Savannah cats age a little slower than most other cat breeds. They typically stop growing when they’re about 3 years old and reach full maturity at around this time. Savannah cats may still grow a couple more inches and gain a few more ounces, but the growth will have tapered by 3 years.
Knowing when a Savannah cat reaches maturity is important because it can help you determine its individual healthy weight and size. Tracking its weight regularly can help you see if it’s gaining unnecessary weight and requires adjustments to its diet. Tracking weight loss can also help with detecting any underlying health issues that may be affecting the cat’s ability to eat.
Factors Affecting the Size of Savannah Cats
The size of Savannah cats depends on a mix of genetics and environmental factors. Savannah cats with larger parents will typically grow larger. Since African Servals can reach about 2 feet in length, you can expect F1 Savannah cats with an African Serval parent to be the largest out of all the generations. However, this doesn’t necessarily mean other generations can’t reach large sizes, especially if they have parents that are bigger than average.
Kittens also need plenty of exercise opportunities and a substantial diet to aid healthy growth and development. Proper nutrition plays a key role in a kitten’s brain and bone development. So, it’s important to feed it a high-quality diet to help it reach its optimal height and weight as an adult.
Feeding a kitten the right kind of food can also prevent it from developing chronic conditions caused by nutrient deficiencies. Common health issues linked to poor nutrition include obesity, pancreatitis, urinary tract diseases, heart disease, and chronic cases of diarrhea.

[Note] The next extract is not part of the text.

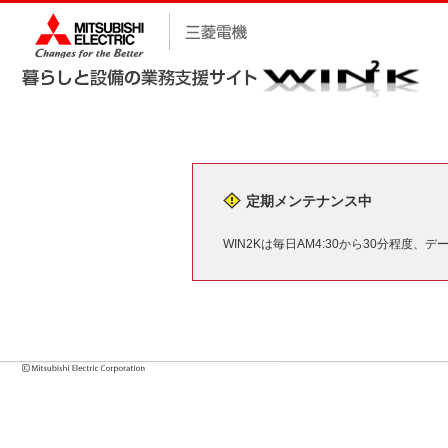
定期メンテナンス中
WIN2Kは毎日AM4:30から30分程度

Ideal Diet for Maintaining a Healthy Weight
The ideal type of diet depends on a Savannah cat’s life stage. Kittens typically require high-protein and high-calorie diets that will be able to support their growth and development. Adult Savannah cats often benefit from cat food that contains more protein because they tend to be more active than other cat breeds.
Once a Savannah cat reaches older adulthood, it often slows down and doesn’t need to consume as much protein and calories. Many senior cat foods have lower levels of protein to ensure that a cat doesn’t become overweight. Savannah cats can also start losing teeth as they age, so most Savannah cats will have to transition to eating wet cat food with a pate consistency.
How to Measure Your Savannah Cat
Measuring a Savannah cat often requires two people because these cats are pretty active and aren’t known to stay still for long periods of time. You may need one person to either hold the cat or keep its attention by holding out a treat while the other takes measurements.
It’s best to use a flexible tape measure and start by measuring from the tip of the cat’s nose to the base of its tail. Its height can be measured by starting from the front paw to the base of the neck.
The best way to measure a Savannah cat’s weight is to use a pet scale. Savannah cats are intelligent and may be trained to sit still on a scale. Using treats and positive rewards can help your Savannah cat learn to sit while the scale reads its weight. You can measure your cat’s size and weight once a week to keep track of its growth progress.
- Related Read: F4 Savannah Cat
Knowing the generation of a Savannah cat can help you get more accurate predictions of its size and weight when it’s fully grown. F1 and F2 Savannah cats tend to be the largest, while F5 Savannah cats and further generations are about the same size as a large domestic cat.
Keeping track of a Savannah cat’s size and weight is helpful because changes in these factors can indicate some underlying health issues. Feeding it a nutritious, high-quality diet and giving it plenty of exercise opportunities will also promote growth and development and help kittens grow to become healthy and active adults.